Unfortunately, over time, the celebration of Christmas has largely lost its true meaning, becoming a secular family feast, almost a holiday that is – as Pope Francis called it – “a victim of commercialization and consumerism” (“Audience to Artists” Dec 16, 2023). Sometimes it is celebrated with a wastefulness that seems an offense to the poverty of so many people and their suffering. This is not what Christmas is all about. May the dramatic situation in which we are living give us the chance to rediscover the profound meaning of Christmas, of a God who becomes poor, a child, helpless for us.
‘The Word became flesh’
Two biblical texts define the truth of Christmas. The first, already quoted, is that of John: “The Word became flesh” (Jn 1:14). The second is Paul’s: “When the fullness of time had come, God sent his Son, born of a woman, that we might receive adoption as children” (Gal 4:4-5). Here is the Incarnation: Jesus took not only what is great and beautiful in men and women, but also what is small, poor, miserable, failing, and shameful. He also took on weakness, helplessness, the consequences of sin and even the humiliating death of a criminal. But the Lord did not take on human sin, because it is rebellion against God and always creates division. Nevertheless, in his baptism in the Jordan, he put himself among sinners to be in everything close to us.

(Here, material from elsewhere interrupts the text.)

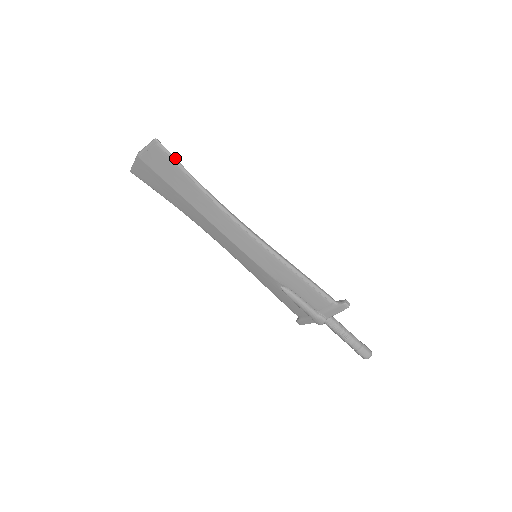
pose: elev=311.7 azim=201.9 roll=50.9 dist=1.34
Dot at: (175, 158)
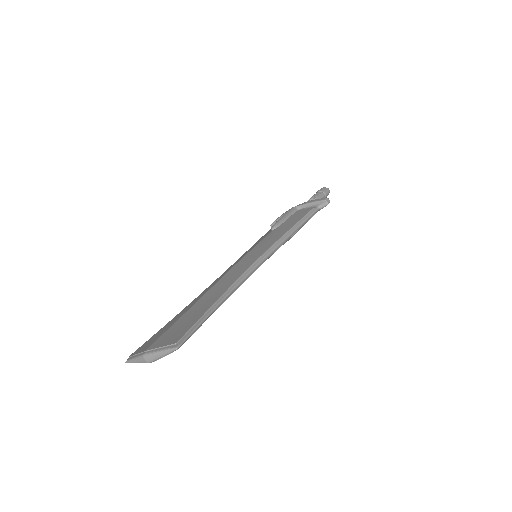
Dot at: (196, 327)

“Though he was in the form of God, he emptied himself” (Phil 2:6): he even made himself nothing, “became obedient to the point of death, even death on a cross” (Phil 2:8). This is the truth of Christmas, the sacrament of our salvation, the sign of “Emmanuel,” the God with us, the God who is near, who walks with us and beside us, and shares not only our joy but also our suffering in all its drama. Therefore – this is the great truth of Christmas – we are not alone, we do not live, we do not suffer, we do not die alone, because the Lord Jesus is with us. Strengthened by this conviction, let us then confidently dispose ourselves to live the Christmas celebration in recollection, prayer, hope and peace of heart.
May Mary, Mother of Jesus and mother at Christmas, intercede for us with her Son so that He may give us peace!
To all our subscribers and readers we wish a Holy Christmas and a New Year filled with hope, peace and fraternity.